As green hydrogen projects are still waiting for rules around subsidies to be signed off in the US, EU, UK and elsewhere, developers are largely waiting to take final investment decisions (FIDs) — but Gardett does not believe the lack of clarity over financial support is slowing investment.

“The pace of fundraising for hydrogen in particular, but across all energy transition investment areas, has far outpaced the amount of available projects to invest in,” Gardett explains.

“Several funds were raised in the idea that they’d be able to allocate capital toward construction and engineering quickly, but the fact is that often the road just to get to FID on projects of these size is generally counted in years.
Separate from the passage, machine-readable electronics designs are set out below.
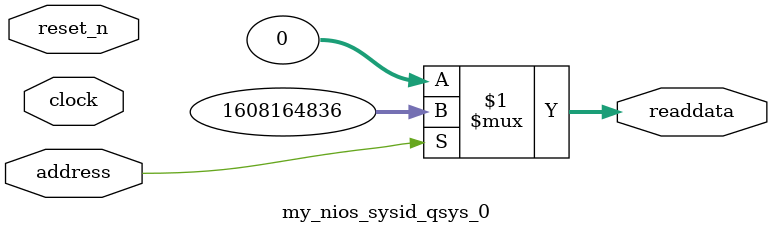
<source format=v>



// synthesis translate_off
`timescale 1ns / 1ps
// synthesis translate_on

// turn off superfluous verilog processor warnings 
// altera message_level Level1 
// altera message_off 10034 10035 10036 10037 10230 10240 10030 

module my_nios_sysid_qsys_0 (
               // inputs:
                address,
                clock,
                reset_n,

               // outputs:
                readdata
             )
;

  output  [ 31: 0] readdata;
  input            address;
  input            clock;
  input            reset_n;

  wire    [ 31: 0] readdata;
  //control_slave, which is an e_avalon_slave
  assign readdata = address ? 1608164836 : 0;

endmodule



</source>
When raising funds that have a traditional five- to seven-year investment horizon, there are simply not enough hydrogen projects that could reasonably finish in that amount of time to justify maintaining the late-2022 pace of fundraising.”
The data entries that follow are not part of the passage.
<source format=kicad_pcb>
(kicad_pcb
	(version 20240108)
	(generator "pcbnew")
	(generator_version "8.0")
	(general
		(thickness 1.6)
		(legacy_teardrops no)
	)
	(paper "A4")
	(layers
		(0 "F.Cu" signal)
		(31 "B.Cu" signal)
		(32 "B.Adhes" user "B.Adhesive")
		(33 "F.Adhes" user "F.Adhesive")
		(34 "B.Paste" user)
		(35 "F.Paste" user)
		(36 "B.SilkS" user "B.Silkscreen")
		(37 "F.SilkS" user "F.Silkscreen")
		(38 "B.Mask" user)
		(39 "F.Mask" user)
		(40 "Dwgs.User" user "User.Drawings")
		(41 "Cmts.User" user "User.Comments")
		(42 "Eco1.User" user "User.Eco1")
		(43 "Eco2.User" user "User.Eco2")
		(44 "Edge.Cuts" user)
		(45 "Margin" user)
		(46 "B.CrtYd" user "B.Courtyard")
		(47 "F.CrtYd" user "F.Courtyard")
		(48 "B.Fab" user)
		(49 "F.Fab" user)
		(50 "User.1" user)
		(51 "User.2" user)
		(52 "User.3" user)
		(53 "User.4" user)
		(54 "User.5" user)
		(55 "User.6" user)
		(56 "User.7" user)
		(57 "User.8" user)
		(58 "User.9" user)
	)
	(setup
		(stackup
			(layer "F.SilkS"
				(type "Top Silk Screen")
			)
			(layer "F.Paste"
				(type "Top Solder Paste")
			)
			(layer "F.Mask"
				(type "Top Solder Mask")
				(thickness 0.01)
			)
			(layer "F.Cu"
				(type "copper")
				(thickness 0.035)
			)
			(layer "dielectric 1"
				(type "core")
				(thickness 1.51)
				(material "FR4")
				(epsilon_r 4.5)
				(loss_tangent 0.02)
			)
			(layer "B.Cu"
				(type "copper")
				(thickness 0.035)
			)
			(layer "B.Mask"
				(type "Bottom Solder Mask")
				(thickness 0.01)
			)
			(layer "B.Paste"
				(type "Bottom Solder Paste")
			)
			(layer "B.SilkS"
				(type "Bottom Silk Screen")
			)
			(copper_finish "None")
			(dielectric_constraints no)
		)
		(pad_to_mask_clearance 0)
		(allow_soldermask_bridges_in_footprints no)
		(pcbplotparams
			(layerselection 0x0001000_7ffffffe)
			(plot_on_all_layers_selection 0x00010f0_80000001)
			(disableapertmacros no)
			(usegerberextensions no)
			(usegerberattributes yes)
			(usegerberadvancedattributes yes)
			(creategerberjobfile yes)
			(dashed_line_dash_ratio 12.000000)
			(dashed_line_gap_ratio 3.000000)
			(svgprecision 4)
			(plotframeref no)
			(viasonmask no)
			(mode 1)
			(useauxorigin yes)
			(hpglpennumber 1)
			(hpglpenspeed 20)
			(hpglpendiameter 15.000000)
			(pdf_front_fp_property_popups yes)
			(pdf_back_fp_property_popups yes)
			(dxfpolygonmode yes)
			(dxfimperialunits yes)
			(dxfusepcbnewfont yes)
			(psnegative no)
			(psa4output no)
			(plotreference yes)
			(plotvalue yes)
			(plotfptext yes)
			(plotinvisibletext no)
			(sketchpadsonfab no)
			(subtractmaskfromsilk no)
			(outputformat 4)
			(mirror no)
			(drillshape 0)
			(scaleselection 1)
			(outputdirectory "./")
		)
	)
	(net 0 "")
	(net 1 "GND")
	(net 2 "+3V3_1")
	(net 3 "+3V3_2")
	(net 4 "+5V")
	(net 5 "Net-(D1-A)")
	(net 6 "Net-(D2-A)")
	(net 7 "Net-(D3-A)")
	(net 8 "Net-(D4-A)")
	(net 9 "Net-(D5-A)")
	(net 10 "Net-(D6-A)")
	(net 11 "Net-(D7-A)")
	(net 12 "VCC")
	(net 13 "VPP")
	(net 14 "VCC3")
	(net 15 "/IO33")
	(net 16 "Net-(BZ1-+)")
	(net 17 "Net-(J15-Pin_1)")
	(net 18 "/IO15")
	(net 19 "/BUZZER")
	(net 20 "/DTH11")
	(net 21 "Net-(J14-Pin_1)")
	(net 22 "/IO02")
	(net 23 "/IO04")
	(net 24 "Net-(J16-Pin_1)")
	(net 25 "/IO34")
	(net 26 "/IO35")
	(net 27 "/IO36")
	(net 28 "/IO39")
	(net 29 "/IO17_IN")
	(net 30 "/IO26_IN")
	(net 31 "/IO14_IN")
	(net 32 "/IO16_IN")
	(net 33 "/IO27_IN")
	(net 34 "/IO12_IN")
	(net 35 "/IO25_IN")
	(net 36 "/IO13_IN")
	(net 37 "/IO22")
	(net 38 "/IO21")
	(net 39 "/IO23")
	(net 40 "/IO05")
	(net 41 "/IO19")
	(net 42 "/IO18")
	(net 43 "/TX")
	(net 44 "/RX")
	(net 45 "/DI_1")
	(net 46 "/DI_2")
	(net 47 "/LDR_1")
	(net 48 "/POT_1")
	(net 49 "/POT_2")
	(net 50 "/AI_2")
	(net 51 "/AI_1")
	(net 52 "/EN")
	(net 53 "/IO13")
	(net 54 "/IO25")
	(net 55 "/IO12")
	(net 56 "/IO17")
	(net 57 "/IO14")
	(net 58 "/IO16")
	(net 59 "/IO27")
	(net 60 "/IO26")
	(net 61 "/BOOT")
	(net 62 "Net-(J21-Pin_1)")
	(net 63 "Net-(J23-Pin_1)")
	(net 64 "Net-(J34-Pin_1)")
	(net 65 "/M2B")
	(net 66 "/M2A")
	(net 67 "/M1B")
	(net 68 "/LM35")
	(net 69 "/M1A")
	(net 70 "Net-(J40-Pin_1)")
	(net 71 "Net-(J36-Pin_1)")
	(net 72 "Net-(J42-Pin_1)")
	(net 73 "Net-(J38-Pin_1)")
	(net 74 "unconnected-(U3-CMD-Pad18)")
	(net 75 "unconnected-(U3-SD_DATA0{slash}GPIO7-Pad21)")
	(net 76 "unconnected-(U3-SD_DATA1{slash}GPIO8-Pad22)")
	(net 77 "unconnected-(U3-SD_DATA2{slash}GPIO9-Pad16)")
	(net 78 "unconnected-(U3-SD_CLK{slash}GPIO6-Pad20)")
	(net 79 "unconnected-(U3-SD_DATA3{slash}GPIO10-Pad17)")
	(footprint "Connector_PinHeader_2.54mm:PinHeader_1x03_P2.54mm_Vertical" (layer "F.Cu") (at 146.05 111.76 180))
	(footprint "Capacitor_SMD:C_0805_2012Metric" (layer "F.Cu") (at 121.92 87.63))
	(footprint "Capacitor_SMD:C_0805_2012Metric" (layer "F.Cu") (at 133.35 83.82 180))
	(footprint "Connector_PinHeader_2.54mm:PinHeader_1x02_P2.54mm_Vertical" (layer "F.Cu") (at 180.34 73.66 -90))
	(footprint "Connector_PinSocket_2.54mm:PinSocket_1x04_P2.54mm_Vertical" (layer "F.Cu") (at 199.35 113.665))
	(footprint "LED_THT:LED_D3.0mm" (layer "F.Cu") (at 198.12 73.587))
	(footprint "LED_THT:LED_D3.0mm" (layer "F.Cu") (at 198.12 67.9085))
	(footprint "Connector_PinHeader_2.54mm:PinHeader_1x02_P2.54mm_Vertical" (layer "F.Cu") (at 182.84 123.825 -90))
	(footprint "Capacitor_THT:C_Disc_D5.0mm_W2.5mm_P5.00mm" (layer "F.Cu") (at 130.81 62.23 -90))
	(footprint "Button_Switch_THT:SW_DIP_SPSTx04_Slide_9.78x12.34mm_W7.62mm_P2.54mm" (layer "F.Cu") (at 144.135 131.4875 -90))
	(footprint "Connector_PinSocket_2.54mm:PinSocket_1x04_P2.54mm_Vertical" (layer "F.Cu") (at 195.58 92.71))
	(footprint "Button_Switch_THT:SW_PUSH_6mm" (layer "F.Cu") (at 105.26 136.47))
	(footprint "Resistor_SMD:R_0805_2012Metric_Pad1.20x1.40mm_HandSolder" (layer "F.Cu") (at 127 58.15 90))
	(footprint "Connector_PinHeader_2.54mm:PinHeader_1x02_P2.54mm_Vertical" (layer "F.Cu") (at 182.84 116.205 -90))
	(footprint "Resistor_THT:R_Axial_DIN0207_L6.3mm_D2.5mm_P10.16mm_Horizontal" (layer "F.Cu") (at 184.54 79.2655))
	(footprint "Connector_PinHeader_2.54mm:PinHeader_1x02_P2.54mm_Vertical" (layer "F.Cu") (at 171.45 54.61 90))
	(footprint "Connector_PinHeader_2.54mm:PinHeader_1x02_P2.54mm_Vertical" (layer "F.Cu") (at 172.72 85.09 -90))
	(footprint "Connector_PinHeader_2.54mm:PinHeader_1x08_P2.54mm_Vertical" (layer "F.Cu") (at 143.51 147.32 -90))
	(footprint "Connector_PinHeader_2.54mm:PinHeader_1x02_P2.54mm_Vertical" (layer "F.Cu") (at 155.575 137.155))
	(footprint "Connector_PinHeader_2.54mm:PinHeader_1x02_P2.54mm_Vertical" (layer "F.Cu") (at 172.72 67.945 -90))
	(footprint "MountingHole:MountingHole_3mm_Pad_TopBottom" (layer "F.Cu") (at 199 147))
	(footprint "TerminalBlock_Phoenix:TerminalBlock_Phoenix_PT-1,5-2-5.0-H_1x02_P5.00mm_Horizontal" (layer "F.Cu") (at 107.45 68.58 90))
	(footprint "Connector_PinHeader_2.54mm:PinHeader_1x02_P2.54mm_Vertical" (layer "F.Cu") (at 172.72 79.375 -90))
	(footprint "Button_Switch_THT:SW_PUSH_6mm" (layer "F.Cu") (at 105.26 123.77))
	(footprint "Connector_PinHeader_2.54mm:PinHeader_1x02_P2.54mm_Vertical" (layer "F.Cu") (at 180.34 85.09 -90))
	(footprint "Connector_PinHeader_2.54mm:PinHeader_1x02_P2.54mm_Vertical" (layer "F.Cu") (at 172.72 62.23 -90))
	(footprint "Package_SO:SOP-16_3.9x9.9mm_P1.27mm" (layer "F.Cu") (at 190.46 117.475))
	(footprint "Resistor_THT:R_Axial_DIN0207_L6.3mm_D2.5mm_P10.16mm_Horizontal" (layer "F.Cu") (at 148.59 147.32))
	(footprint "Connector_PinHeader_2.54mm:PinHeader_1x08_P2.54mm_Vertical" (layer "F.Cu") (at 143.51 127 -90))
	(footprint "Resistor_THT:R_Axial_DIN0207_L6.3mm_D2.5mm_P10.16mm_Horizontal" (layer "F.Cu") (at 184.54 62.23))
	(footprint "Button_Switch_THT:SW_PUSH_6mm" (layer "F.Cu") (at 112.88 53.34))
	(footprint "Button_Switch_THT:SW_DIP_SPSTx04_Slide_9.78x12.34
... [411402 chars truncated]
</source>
Gardett believes that regulatory uncertainty from the EU and lack of details on the US IRA are not likely to hold investors back.

“The legal clarity from the EU and the details on the IRA credits would be helpful, but investors have demonstrated they are more than willing to act in advance of government action if they think a market is emerging,” he says.

“The issues here are technical constraints on large projects, including the regulatory hurdles involved in permitting new physical infrastructure, more than anything else.”

Gardett adds: “Inflation may play a role in slowing down deployment as some project developers wait for renewable costs and labour costs to come back down before beginning construction, but for now that is a theoretical issue for most projects — they are simply too early in the scoping and planning stages to even begin thinking about that. The constraint here is simply the scale and complexity of large projects. As they proceed, follow-on financing will be raised and project financing arranged, and that will be a better test of capital availability for hydrogen.

“I have heard some project financiers say that the cost of renewables today is high enough, in part because of competition from power producers, that hydrogen from natural gas with CCUS outcompetes hydrogen from renewables — but they are hesitant to invest in a natural gas derived technology because of the extreme price volatility overall. That may be slowing down their investment as they look for renewable cost declines to resume again, but it is not the main factor.”